Residential school survivors fear testimony could be made public
Truth and Reconciliation Commission wants to archive abuse stories, says it would protect the records
Survivors of Indian residential schools are furious that their personal stories of abuse might become public, despite having been guaranteed confidentiality.
They shared excruciating details of their time at the schools in closed-door hearings as part of a claims process. Now, the Truth and Reconciliation Commission is asking an Ontario Superior Court whether it can include those stories as part of its National Research Centre.
Phil Gattensby went to a residential school and has worked as a support worker to other survivors in about 50 proceedings. For his part, he is comfortable telling his story to anyone as part of his healing. But he understands that others feel differently.
"One of them said that if he knew ahead of time people would be putting his story out into a public domain, or whatever you want to call it, that he wouldn't have told his story," Gattensby told CBC News.
The commission says the government doesn't intend to destroy the records, so the National Research Centre is "the safest and most respectful place to protect those records."
"The government has decided to send some of these records to Library and Archives Canada, where they will be kept permanently and eventually made available to the public," Kimberly Murray, the commission's executive director, said in a statement.

INSTRUCTIONS:
a: List every organization, court, or archive that the article names.
b: According to the article, in about how many proceedings has Phil Gattensby worked as a support worker to other survivors?
c: Using the article, decide whether each statement agrees with it: (i) Survivors had been guaranteed confidentiality for their stories. (ii) The government intends to destroy the records. (iii) Phil Gattensby is unwilling to share his own story with others.
The entries after this point are separate material and are not part of the article.

RECORDED DATA:
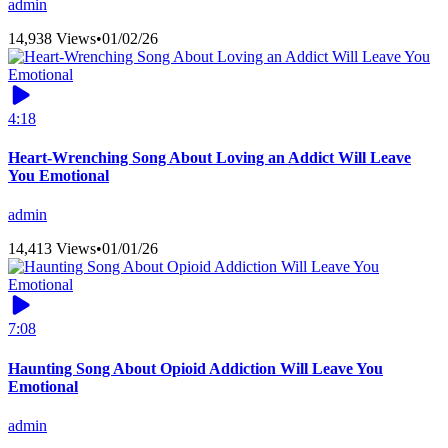
admin
14,938 Views
•
01/02/26
4:18
Heart-Wrenching Song About Loving an Addict Will Leave
You Emotional
admin
14,413 Views
•
01/01/26
7:08
Haunting Song About Opioid Addiction Will Leave You
Emotional
admin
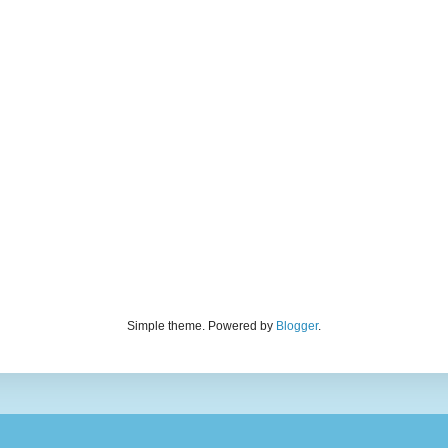
Simple theme. Powered by
Blogger
.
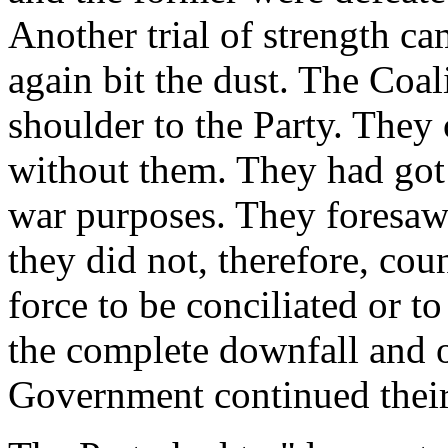
Another trial of strength c
again bit the dust. The Coal
shoulder to the Party. They
without them. They had got 
war purposes. They foresaw 
they did not, therefore, cou
force to be conciliated or to
the complete downfall and o
Government continued their 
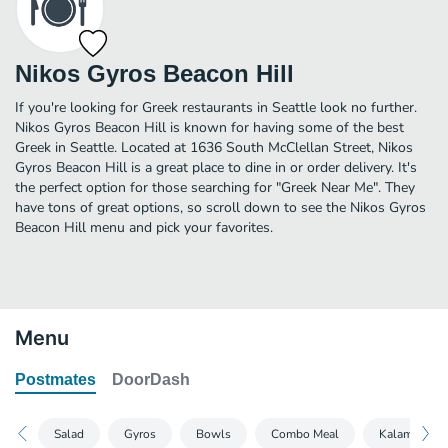
Nikos Gyros Beacon Hill
If you're looking for Greek restaurants in Seattle look no further.
Nikos Gyros Beacon Hill is known for having some of the best
Greek in Seattle. Located at 1636 South McClellan Street, Nikos
Gyros Beacon Hill is a great place to dine in or order delivery. It's
the perfect option for those searching for "Greek Near Me". They
have tons of great options, so scroll down to see the Nikos Gyros
Beacon Hill menu and pick your favorites.
Menu
Postmates
DoorDash
Salad
Gyros
Bowls
Combo Meal
Kalamakia S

ANSWERS PER TASK:
a: Truth and Reconciliation Commission; Ontario Superior Court; National Research Centre; CBC News; Library and Archives Canada

b: About 50.

c:
(i) Yes: "despite having been guaranteed confidentiality."
(ii) No: "the government doesn't intend to destroy the records"
(iii) No: "he is comfortable telling his story to anyone as part of his healing."